Have you ever thrown your hands in the air and asked yourself "What in the world is going on with me? How come my best intentions and the ability to accomplish them seem to live in two different universes?"
We intend not to run off like a mad human being, spending money ill-afforded. We intend not to do something mean-spirited or otherwise self-defeating. Yet that is often just what we do. Then we ask, "What happened... how could we?" Yet, for all of our questioning, this mystery remains unsolved. To paraphrase St. Paul, we don't do what we know is right, and do instead what we sense is all wrong for us.
See if the following insight doesn't shed much-needed light into this darkness of our spiritual inability:
No intention can be any stronger than our ability to remember it in the moment that it is needed. Considering this fact brings us to a vital discovery about our present nature.
The reason we can't remember our intention is because we are not one self. We are a being fragmented into many parts, all of which have separate agendas and therefore individual intentions.
As you have no doubt witnessed, these various aspects of self "argue" with one another -- one tugging this way, the other that way -- and all are unconscious of the fact that their conflict consumes our life's energy. In effect, our time is spent trying to be accountable by pleasing one master after another within ourselves -- only there is no pleasing this "self" (or any other, as they pop up in this psychological chain of false command).
However, when you can see how one part of yourself manages to take control of the rest of you, it is the beginning of the end of its authority over you. To state this same idea in other words, this new and higher form of self-discernment begins with realizing that you are in wrong relationship with these false parts of yourself -- that you are not intended to be their servant, but the other way around! Within this discovery begins the process of letting go of the anxiety and worry that must attend being unconsciously identified with these temporary characters within yourself.
As you realize that your greater intentions are rendered powerless in the hands of these vagrant parts of yourself, it also becomes evident that you are not going to be able to fulfill these higher aims until you begin to become a whole human being. But how can self-unification take place when this aim itself is thwarted at every turn by the very nature it seeks to replace? This question brings us to the solution of a great spiritual mystery.

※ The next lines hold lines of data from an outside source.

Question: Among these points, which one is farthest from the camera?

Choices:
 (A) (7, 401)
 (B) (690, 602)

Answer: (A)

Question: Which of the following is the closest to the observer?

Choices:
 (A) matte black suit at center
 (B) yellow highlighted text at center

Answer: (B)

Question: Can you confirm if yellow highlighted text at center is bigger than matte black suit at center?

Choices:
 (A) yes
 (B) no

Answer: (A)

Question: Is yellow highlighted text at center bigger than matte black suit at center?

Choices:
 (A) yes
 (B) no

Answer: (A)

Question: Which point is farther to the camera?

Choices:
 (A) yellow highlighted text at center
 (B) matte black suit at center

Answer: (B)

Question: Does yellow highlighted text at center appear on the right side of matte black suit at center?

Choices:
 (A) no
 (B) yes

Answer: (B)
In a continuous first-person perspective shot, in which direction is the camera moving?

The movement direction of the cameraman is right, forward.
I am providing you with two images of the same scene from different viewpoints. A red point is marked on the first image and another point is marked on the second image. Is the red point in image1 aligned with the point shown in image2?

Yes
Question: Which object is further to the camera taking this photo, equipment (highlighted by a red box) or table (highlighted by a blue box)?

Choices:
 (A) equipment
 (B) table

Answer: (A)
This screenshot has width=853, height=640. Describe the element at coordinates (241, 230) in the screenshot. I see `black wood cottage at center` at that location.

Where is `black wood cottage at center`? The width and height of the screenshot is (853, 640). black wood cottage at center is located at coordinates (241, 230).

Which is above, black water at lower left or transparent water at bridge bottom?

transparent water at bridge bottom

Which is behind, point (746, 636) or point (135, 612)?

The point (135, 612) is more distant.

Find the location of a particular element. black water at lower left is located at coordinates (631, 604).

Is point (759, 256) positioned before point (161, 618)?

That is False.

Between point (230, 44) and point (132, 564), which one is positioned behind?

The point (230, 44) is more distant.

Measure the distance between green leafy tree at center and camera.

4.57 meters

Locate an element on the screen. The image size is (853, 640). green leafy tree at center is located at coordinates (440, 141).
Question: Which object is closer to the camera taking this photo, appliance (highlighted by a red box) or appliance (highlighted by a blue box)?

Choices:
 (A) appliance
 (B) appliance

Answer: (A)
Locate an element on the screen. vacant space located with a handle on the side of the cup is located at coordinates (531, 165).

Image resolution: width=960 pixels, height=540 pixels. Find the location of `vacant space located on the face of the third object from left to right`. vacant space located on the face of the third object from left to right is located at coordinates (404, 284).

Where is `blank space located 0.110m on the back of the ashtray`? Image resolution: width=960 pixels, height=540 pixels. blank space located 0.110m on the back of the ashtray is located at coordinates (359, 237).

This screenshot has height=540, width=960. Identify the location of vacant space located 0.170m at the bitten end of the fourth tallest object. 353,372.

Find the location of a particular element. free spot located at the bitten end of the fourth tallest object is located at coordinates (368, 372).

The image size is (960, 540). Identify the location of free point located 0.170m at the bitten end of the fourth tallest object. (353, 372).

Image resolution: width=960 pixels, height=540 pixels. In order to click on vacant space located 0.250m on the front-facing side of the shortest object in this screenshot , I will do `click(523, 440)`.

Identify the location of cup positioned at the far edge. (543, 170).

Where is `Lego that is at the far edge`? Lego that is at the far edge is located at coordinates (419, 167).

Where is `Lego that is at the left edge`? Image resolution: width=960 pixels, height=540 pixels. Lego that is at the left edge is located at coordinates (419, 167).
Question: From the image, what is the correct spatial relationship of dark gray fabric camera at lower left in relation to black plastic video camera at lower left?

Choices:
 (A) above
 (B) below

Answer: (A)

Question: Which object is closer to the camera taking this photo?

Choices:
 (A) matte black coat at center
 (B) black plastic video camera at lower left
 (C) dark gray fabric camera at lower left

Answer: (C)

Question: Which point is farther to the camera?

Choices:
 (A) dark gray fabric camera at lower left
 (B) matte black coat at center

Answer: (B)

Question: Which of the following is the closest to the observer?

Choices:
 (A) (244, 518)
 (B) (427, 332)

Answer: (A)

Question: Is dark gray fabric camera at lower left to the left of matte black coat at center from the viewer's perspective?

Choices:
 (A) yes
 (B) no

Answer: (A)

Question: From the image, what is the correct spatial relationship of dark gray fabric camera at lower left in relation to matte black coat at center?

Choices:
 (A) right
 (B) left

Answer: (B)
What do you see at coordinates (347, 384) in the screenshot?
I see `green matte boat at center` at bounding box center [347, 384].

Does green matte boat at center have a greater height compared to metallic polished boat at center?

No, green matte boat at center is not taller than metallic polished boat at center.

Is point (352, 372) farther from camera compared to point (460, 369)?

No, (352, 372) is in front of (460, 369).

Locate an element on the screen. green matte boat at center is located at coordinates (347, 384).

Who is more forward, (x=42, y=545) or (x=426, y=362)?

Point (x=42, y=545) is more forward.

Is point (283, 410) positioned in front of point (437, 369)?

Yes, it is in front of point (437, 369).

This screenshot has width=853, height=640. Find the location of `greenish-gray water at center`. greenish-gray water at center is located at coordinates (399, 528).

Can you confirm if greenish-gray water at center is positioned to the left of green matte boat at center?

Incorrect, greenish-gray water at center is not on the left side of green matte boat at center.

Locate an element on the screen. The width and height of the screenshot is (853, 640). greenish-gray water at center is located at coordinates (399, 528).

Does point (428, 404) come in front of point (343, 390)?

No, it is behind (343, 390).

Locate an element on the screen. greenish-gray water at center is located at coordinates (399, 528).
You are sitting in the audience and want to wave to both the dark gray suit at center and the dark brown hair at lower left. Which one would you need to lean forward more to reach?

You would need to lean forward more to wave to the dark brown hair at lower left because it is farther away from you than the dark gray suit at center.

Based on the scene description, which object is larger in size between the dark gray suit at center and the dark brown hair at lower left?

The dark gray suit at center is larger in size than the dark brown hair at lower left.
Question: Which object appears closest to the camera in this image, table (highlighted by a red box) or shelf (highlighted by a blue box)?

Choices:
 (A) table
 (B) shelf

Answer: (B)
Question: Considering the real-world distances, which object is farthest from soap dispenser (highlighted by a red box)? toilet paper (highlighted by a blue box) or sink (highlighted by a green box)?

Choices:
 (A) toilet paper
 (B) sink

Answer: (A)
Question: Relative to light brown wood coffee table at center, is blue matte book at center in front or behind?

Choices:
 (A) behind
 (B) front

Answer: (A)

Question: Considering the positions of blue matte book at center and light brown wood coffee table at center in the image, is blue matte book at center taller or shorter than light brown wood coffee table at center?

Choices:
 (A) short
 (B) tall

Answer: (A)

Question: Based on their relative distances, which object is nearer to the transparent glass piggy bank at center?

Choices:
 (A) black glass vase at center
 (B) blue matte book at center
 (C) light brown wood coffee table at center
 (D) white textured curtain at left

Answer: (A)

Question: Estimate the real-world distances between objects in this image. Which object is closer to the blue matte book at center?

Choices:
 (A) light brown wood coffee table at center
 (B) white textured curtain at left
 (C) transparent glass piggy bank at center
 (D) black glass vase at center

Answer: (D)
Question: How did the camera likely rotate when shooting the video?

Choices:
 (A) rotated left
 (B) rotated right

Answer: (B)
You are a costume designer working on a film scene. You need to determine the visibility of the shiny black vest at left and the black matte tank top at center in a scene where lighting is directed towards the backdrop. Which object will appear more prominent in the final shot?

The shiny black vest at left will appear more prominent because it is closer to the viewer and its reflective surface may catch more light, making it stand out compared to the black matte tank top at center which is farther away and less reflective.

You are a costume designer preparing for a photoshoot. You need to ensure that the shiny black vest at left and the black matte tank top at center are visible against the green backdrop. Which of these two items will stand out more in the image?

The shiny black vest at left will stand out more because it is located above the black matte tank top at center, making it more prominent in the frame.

The more we awaken to how inwardly divided we actually are -- and start to see all of the forces randomly operating within us, with no guidance apart from the "good" each separate self desires at the moment -- the more we realize the need for a new kind of unity, a wholeness we are unable to create by ourselves, within ourselves.
With this new understanding comes the dawning that the only way to accomplish our higher intentions in life is to start embracing God's intention for us to be whole and conscious creatures. Our will must be redirected, married to a Greater One.
In this gradual redirection of our "willingness," a new sense of self begins to surface in us; no longer do we struggle to will ourselves into being strong or righteous; no more do we turn on ourselves for our "weakness." These former choices, once thought of as being part of what we needed to succeed with our intention, are now recognized as being part of the problem and not the solution. Our new intention is simply to remember God in our life, and this will becomes the one part of ourselves with which we meet everything that life brings to us.